🤖 AI Summary
This study addresses the issue that Bayesian causal discovery methods may erroneously favor graph structures containing spurious edges in the presence of latent confounding, a phenomenon whose underlying mechanism remains poorly understood. Focusing on two-variable linear Gaussian causal models subject to additive latent confounding, this work provides the first quantitative characterization of Bayesian posterior failure: it derives a critical correlation threshold beyond which spurious edges are preferred and reveals that increasing sample size paradoxically lowers this threshold, thereby exacerbating misidentification risk.

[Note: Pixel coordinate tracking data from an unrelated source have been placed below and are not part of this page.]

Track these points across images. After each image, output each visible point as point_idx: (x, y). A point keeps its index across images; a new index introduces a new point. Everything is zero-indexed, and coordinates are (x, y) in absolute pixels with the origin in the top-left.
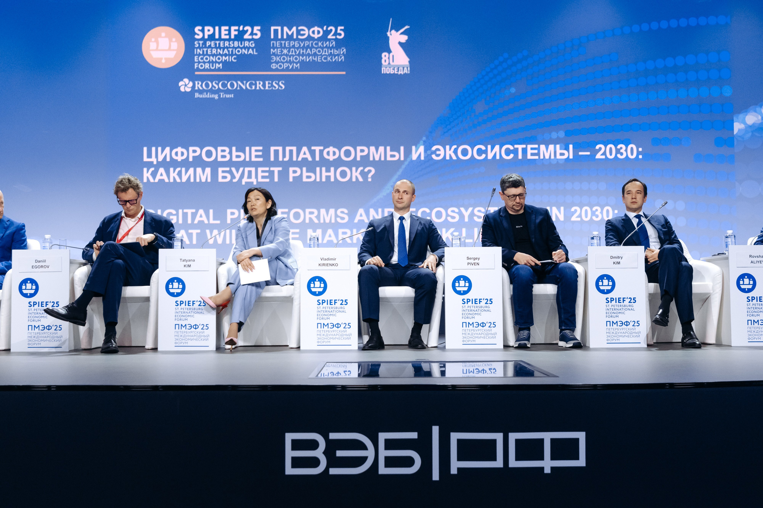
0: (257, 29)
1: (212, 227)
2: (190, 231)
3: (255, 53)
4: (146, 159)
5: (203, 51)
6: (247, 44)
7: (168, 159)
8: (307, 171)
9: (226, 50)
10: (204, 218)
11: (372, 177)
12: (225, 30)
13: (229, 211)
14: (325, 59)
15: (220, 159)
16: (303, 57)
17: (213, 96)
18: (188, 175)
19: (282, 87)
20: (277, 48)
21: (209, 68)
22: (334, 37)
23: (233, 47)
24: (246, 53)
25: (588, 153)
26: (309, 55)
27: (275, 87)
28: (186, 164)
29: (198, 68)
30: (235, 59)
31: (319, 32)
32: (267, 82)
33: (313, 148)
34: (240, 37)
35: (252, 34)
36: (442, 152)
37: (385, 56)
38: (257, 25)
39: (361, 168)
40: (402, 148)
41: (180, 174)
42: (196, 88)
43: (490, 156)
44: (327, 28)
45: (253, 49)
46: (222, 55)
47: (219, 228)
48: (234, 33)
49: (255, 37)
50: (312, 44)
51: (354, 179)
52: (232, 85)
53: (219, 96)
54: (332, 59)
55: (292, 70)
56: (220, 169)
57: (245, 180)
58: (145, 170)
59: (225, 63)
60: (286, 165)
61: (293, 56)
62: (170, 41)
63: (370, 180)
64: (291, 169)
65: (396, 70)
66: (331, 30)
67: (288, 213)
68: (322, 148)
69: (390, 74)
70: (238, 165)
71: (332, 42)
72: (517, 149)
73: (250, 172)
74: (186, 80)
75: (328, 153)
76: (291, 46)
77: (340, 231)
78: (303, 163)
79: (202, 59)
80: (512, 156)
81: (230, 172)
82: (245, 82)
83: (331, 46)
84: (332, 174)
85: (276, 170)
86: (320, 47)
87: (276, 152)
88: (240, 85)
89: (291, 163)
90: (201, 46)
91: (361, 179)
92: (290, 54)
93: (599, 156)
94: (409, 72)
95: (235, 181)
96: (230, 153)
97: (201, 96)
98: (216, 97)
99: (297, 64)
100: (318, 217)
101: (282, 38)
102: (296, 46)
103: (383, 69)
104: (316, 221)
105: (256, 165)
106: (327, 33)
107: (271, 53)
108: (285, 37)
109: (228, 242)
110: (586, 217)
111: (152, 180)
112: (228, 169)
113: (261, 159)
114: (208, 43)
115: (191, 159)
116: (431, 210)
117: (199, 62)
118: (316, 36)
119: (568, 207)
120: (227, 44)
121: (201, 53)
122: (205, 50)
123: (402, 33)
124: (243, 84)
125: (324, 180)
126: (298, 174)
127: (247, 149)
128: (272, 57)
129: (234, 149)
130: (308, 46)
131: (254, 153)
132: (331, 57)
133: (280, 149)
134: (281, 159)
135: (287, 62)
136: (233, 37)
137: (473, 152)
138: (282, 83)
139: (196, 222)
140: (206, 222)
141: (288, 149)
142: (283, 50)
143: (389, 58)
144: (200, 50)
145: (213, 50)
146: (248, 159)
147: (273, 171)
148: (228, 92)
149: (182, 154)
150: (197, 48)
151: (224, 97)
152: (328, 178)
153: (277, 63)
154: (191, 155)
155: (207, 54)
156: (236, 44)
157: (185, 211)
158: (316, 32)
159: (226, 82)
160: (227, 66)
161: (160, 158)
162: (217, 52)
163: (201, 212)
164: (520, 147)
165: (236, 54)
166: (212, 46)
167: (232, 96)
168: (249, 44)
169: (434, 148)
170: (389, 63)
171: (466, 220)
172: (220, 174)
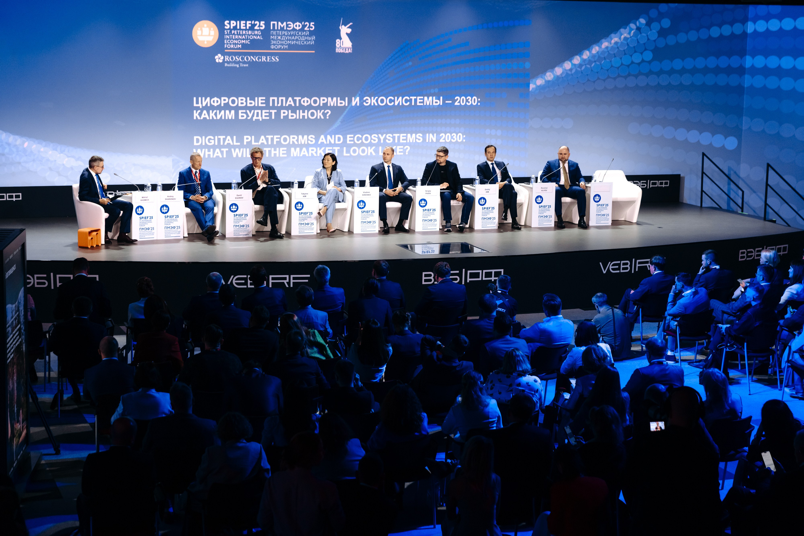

Through exact posterior computation and graphical score analysis, the authors identify two distinct modes of posterior failure dictated by local graph structure and validate their theoretical predictions across multiple graph configurations.
📝 Abstract
Bayesian causal discovery is widely used for its ability to quantify epistemic uncertainty over directed acyclic graphs (DAGs) through posterior inference. However, its behaviour under latent confounding remains poorly understood, as existing work typically notes that confounding breaks identifiability without characterising how the posterior distribution over DAGs responds. In this work, we analyse posterior behaviour under latent confounding in linear Gaussian causal models, focusing on additive latent confounding between exactly two observed variables. We derive a critical correlation threshold above which the score function favours graphs with a spurious edge between the confounded variables, and show that this threshold decreases with sample size -- more data lowers the correlation required for the spurious edge to be favoured. Beyond this threshold, we characterize two distinct posterior failure regimes determined by the local structure around the confounded variables. Our findings are supported by exact posterior computations on multiple graph structures, demonstrating both the predicted failure regimes.